> _Job_: Exact reproduction is required for all entries.
begin Provided records
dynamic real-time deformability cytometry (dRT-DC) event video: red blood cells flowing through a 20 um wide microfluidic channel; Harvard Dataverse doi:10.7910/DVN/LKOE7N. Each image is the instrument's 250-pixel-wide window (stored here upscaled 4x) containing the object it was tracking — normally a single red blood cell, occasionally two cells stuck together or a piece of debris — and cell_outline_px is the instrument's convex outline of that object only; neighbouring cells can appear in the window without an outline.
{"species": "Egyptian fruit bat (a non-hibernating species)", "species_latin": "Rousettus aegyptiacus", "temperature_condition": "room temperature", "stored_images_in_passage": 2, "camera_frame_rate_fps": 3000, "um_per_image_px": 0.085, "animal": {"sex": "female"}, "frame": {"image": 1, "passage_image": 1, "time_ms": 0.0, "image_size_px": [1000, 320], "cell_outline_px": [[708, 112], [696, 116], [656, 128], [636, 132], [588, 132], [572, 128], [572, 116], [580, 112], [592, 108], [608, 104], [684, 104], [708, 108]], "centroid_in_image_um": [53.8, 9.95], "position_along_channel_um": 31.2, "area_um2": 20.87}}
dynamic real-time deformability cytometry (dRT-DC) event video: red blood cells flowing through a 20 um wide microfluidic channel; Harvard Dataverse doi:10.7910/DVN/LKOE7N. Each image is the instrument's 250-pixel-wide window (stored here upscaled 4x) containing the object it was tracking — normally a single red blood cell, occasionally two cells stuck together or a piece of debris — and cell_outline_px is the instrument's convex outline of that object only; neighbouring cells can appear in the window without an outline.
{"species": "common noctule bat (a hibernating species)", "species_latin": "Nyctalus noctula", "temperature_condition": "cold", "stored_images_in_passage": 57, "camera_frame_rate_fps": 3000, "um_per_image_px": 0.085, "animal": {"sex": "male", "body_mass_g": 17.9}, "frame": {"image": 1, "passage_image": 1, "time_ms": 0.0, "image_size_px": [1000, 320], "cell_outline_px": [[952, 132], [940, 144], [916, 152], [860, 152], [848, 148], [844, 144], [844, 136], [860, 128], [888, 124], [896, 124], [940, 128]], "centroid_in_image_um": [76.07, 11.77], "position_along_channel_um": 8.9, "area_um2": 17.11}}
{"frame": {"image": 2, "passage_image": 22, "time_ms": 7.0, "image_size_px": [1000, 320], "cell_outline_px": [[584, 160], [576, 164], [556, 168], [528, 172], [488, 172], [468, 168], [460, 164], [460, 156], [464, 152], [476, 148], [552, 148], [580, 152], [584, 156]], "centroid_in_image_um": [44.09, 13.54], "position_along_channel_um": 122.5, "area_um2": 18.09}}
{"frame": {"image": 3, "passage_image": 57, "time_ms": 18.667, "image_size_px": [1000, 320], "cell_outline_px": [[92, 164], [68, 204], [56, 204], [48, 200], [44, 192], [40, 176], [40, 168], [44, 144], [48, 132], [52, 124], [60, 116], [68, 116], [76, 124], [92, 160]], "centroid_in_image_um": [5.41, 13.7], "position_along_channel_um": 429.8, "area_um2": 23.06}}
end Provided records
> _Complete output_:
dynamic real-time deformability cytometry (dRT-DC) event video: red blood cells flowing through a 20 um wide microfluidic channel; Harvard Dataverse doi:10.7910/DVN/LKOE7N. Each image is the instrument's 250-pixel-wide window (stored here upscaled 4x) containing the object it was tracking — normally a single red blood cell, occasionally two cells stuck together or a piece of debris — and cell_outline_px is the instrument's convex outline of that object only; neighbouring cells can appear in the window without an outline.
{"species": "Egyptian fruit bat (a non-hibernating species)", "species_latin": "Rousettus aegyptiacus", "temperature_condition": "room temperature", "stored_images_in_passage": 2, "camera_frame_rate_fps": 3000, "um_per_image_px": 0.085, "animal": {"sex": "female"}, "frame": {"image": 1, "passage_image": 1, "time_ms": 0.0, "image_size_px": [1000, 320], "cell_outline_px": [[708, 112], [696, 116], [656, 128], [636, 132], [588, 132], [572, 128], [572, 116], [580, 112], [592, 108], [608, 104], [684, 104], [708, 108]], "centroid_in_image_um": [53.8, 9.95], "position_along_channel_um": 31.2, "area_um2": 20.87}}
dynamic real-time deformability cytometry (dRT-DC) event video: red blood cells flowing through a 20 um wide microfluidic channel; Harvard Dataverse doi:10.7910/DVN/LKOE7N. Each image is the instrument's 250-pixel-wide window (stored here upscaled 4x) containing the object it was tracking — normally a single red blood cell, occasionally two cells stuck together or a piece of debris — and cell_outline_px is the instrument's convex outline of that object only; neighbouring cells can appear in the window without an outline.
{"species": "common noctule bat (a hibernating species)", "species_latin": "Nyctalus noctula", "temperature_condition": "cold", "stored_images_in_passage": 57, "camera_frame_rate_fps": 3000, "um_per_image_px": 0.085, "animal": {"sex": "male", "body_mass_g": 17.9}, "frame": {"image": 1, "passage_image": 1, "time_ms": 0.0, "image_size_px": [1000, 320], "cell_outline_px": [[952, 132], [940, 144], [916, 152], [860, 152], [848, 148], [844, 144], [844, 136], [860, 128], [888, 124], [896, 124], [940, 128]], "centroid_in_image_um": [76.07, 11.77], "position_along_channel_um": 8.9, "area_um2": 17.11}}
{"frame": {"image": 2, "passage_image": 22, "time_ms": 7.0, "image_size_px": [1000, 320], "cell_outline_px": [[584, 160], [576, 164], [556, 168], [528, 172], [488, 172], [468, 168], [460, 164], [460, 156], [464, 152], [476, 148], [552, 148], [580, 152], [584, 156]], "centroid_in_image_um": [44.09, 13.54], "position_along_channel_um": 122.5, "area_um2": 18.09}}
{"frame": {"image": 3, "passage_image": 57, "time_ms": 18.667, "image_size_px": [1000, 320], "cell_outline_px": [[92, 164], [68, 204], [56, 204], [48, 200], [44, 192], [40, 176], [40, 168], [44, 144], [48, 132], [52, 124], [60, 116], [68, 116], [76, 124], [92, 160]], "centroid_in_image_um": [5.41, 13.7], "position_along_channel_um": 429.8, "area_um2": 23.06}}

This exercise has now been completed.